ALBUQUERQUE — A major insurer on the New Mexico health exchange is not budging from a proposal to raise its premiums for some customers by more than 50 percent.
Blue Cross Blue Shield of New Mexico had until this month to revise its filing with the state insurance office for a 51.6 percent increase. The request was first issued back in April.
The hike reflects the actual costs of coverage instead of the projections used when it first set rates, Blue Cross Blue Shield President Kurt Shipley said.
Superintendent of Insurance John Franchini said his office plans to look into why Blue Cross’ request is so much bigger.
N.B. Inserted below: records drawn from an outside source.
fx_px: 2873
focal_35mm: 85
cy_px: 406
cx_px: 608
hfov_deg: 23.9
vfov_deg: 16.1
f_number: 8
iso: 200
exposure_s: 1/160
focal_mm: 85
“They seem to have a difference of opinion,” Franchini said. “We’re asking a lot of questions.”
Franchini’s office will rule on the request from Blue Cross and the other insurers on the exchange at the end of July, the Albuquerque Journal reported Friday. The insurance companies can request a hearing after that time.
The state exchange offers plans by five different insurance companies. Three have filed requests to boost premiums between 2 and 17 percent, depending on the plan. New Mexico Health Connections is seeking between 4 percent and 17 percent. The company said the type of plan chosen by the customer as well as where the customer lives would be factors. Presbyterian Health Plan has asked for a 6 percent increase. Molina Healthcare of New Mexico wants an average of 2 percent raise.
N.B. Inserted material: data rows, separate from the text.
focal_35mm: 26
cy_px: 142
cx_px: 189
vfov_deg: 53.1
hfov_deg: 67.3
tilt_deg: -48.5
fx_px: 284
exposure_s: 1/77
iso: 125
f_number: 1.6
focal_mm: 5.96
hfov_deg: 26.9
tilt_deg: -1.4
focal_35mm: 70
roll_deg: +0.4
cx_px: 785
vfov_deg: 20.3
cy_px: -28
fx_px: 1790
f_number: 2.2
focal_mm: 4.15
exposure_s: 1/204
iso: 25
CHRISTUS Health Plan, however, is not seeking an increase.
New Mexico Health Connections CEO Martin Hickey said health plans and their costs are inherently complex. The costs for some plans for some customers will be higher but others will have lower costs, he said. Accompanying deductibles will be different depending on the plan.
“In most cases, we are trying to keep rate increases as low as we can,” Hickey said.
Insurance premiums are determined by several factors such as age, smoking habits and level of coverage. According to an analysis by the Journal of this year’s rates, a 50-year-old non-smoker living in Albuquerque would pay a monthly premium of nearly $200 for Blue Cross’ lowest-priced, “bronze”-level plan. That is more than New Mexico Health Connections, which would charge around $182, but below the other three insurers. Their cheapest “bronze” plan costs $365.25 a month.